The Transportation Intermediaries Association (TIA) is making a legislative push to establish a safety standard for motor carrier selection.
Rep. Mike Gallagher (R-WI) and Rep. Seth Moulton (D-MA) introduced HR3042 in Congress, which seeks to establish a national motor carrier safety selection standard for entities that contract with certain motor carriers to transport goods, and for other purposes.
The bill was referred to to the Subcommittee on Highways and Transit earlier this week.
[Related: Pandemic forces fleets and freight brokers to accelerate digital efforts]
The Federal Motor Carrier Safety Administration conducts audits of motor carriers to give them a safety rating (Satisfactory, Conditional, Unsatisfactory). With the current rating system, 85% of carriers are not rated, however, and that is “not fair” to freight brokers, said Anne Reinke, president of TIA.
A new safety standard would help prevent instances where freight brokers are roped into negligence selection lawsuits. “Typically, those who like to file lawsuits like confusion. We are trying to provide certainty,” Reinke said.
Despite having limited public safety data on carriers, freight brokers and 3PLs use a variety of qualitative and quantitative metrics to guide their selection of carriers. During the TIA conference this week, a panel of 3PLs discussed how these metrics have been useful during a time when capacity is very tight.

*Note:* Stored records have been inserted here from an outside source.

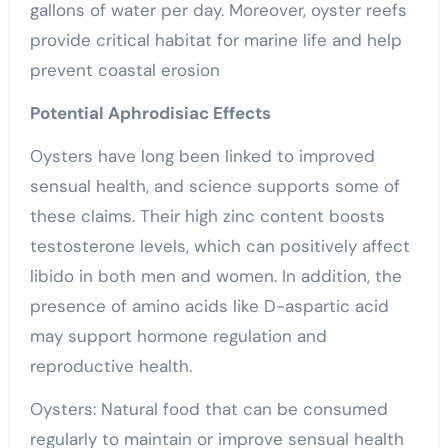
gallons of water per day. Moreover, oyster reefs
provide critical habitat for marine life and help
prevent coastal erosion
Potential Aphrodisiac Effects
Oysters have long been linked to improved
sensual
health, and science supports some of
these claims. Their high zinc content boosts
testosterone levels, which can positively affect
libido in both men and women. In addition, the
presence of amino acids like D-aspartic acid
may support hormone regulation and
reproductive health.
Oysters: Natural food that can be consumed
regularly to maintain or improve
sensual
health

The freight market has been very “rough, tumble, and extremely transactional” during the past year, said John Sutton, director of corporate support for Sunset Transportation, a 3PL based in St. Louis, Missouri. The company uses a carrier scorecard module in its transportation management system (TMS) from McLeod Software, to “make sure transactions are operating in guidelines.”
Monitoring carrier service levels for on-time pickups and deliveries as well as compliance with load tracking data requirements are all “hot topics,” said Eileen Dabrowski, director of learning, development and marketing for ReedTMS Logistics, a Tampa, Florida-based motor carrier and freight broker.
The pandemic has made it necessary for ReedTMS to find more transactional business, as contracted business has been more difficult to sustain with rates going up.
“We are making more outbound calls [to find carriers] than we ever have, especially in certain markets,” Dabrowski said. “This market is really volatile and dynamic. Every time we think we get a handle on it, we don’t.”